Usability und Smart Home: Aktuelle Herausforderungen und Implikationen Sandra Schering, Jasmin Kuhn, Michael Jendryschik

Sandra Schering

itemis AG Am Brambusch 15 44536 Lünen [email protected]

Jasmin Kuhn

itemis AG Am Brambusch 15 44536 Lünen [email protected]

Michael Jendryschik

itemis AG Am Brambusch 15 44536 Lünen [email protected]
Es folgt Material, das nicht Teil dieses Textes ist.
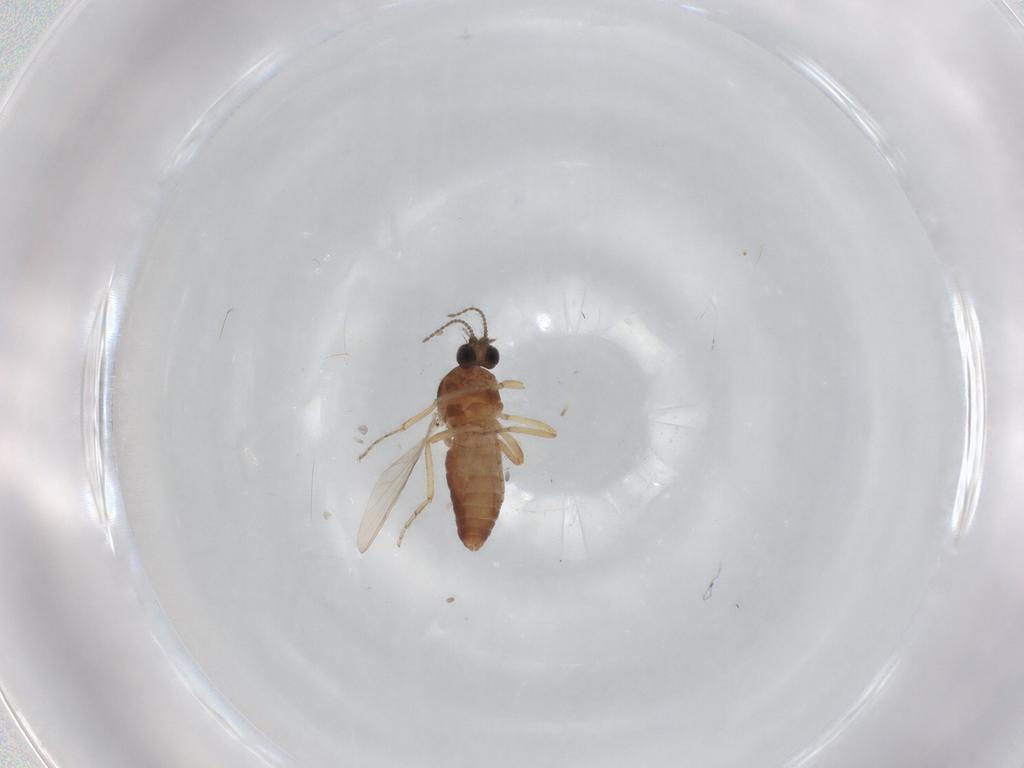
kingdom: Animalia
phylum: Arthropoda
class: Insecta
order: Diptera
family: Ceratopogonidae
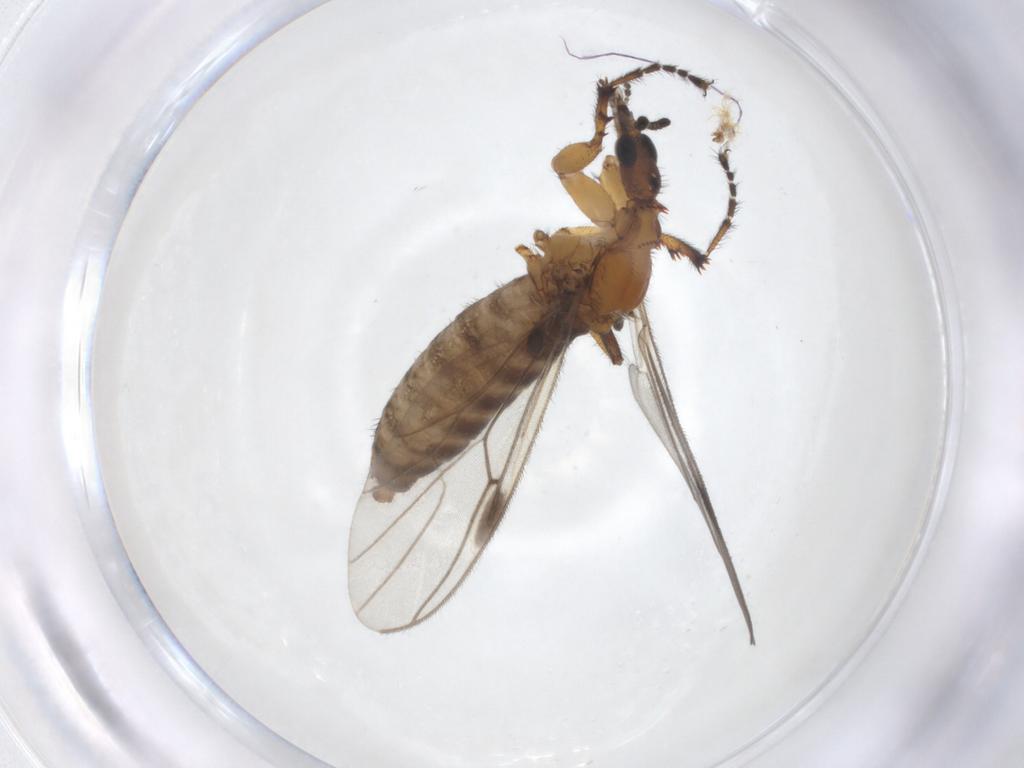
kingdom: Animalia
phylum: Arthropoda
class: Insecta
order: Diptera
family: Bibionidae
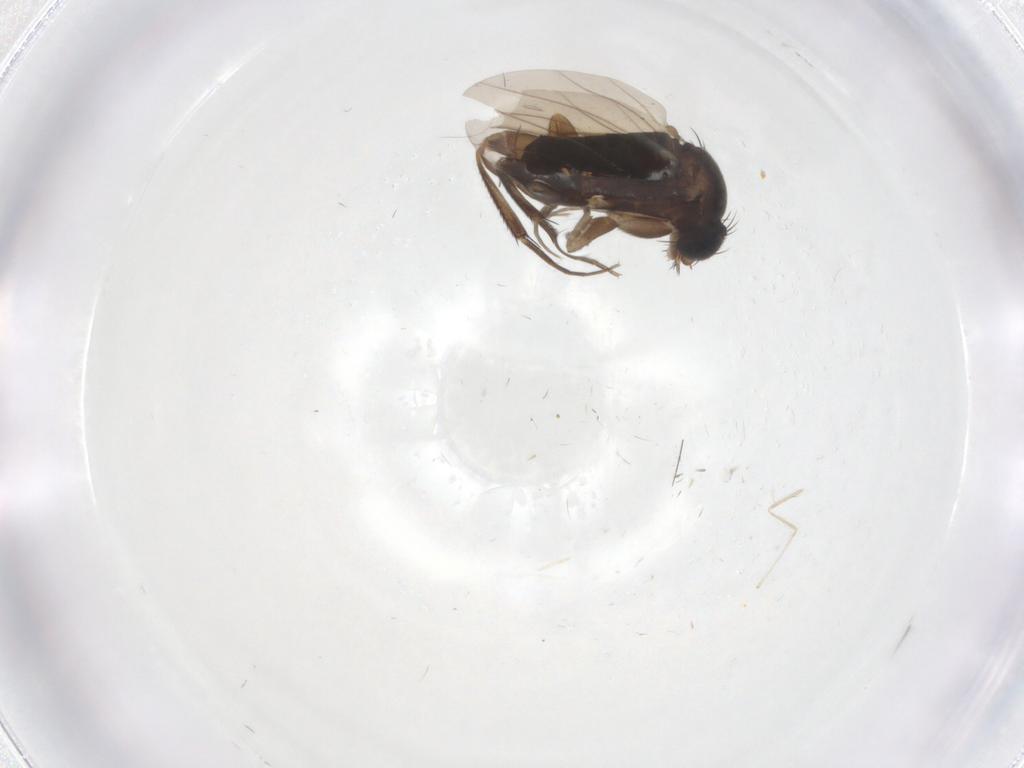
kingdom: Animalia
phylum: Arthropoda
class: Insecta
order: Diptera
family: Phoridae
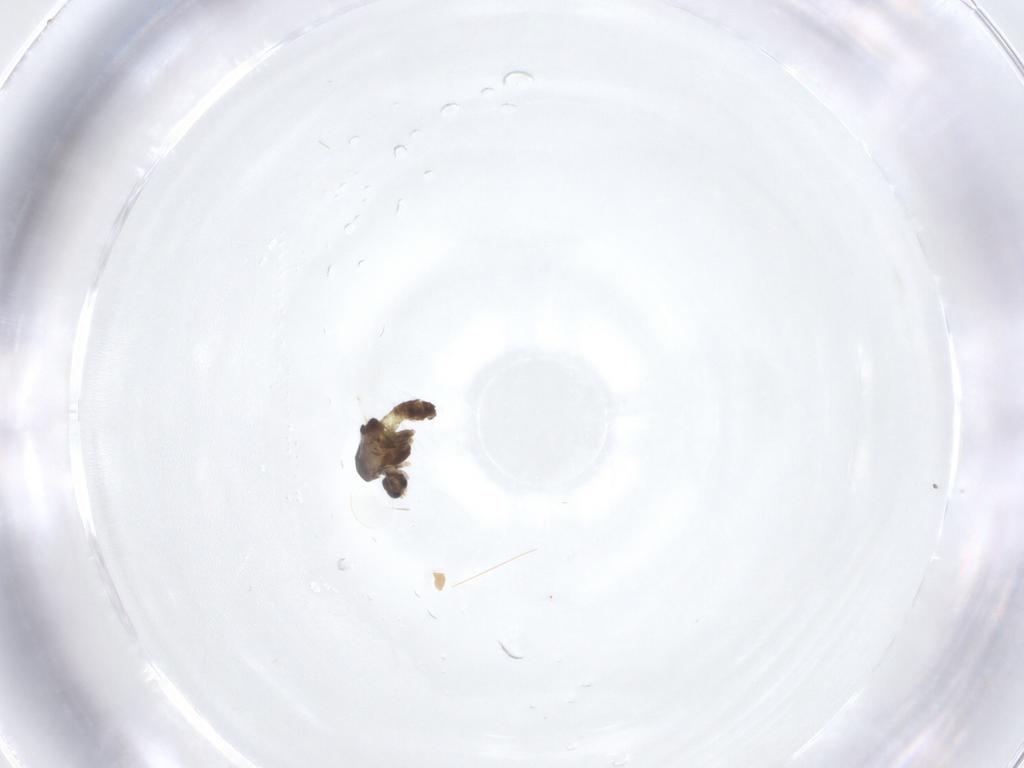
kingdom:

Abstract Smart Home wird immer mehr zu einem Mainstream-Thema. Während sich früher vor allem technikaffine Personen mit dem Thema auseinandergesetzt haben, wird heute auch in „normalen“ Haushalten für den Einsatz entsprechender Hard- und Softwarelösungen geworben. Dies impliziert als nur eine von vielen Herausforderungen, dass die Lösungen einer breiten Nutzergruppe mit verschiedenen Eigenschaften zugänglich sein müssen. Im Rahmen des Usability-Engineering-Prozesses einer SmartHome-Anwendung haben wir durch verschiedene Evaluationen solche Herausforderungen und Fragestellungen identifiziert und diskutieren in diesem Paper mögliche Lösungsansätze.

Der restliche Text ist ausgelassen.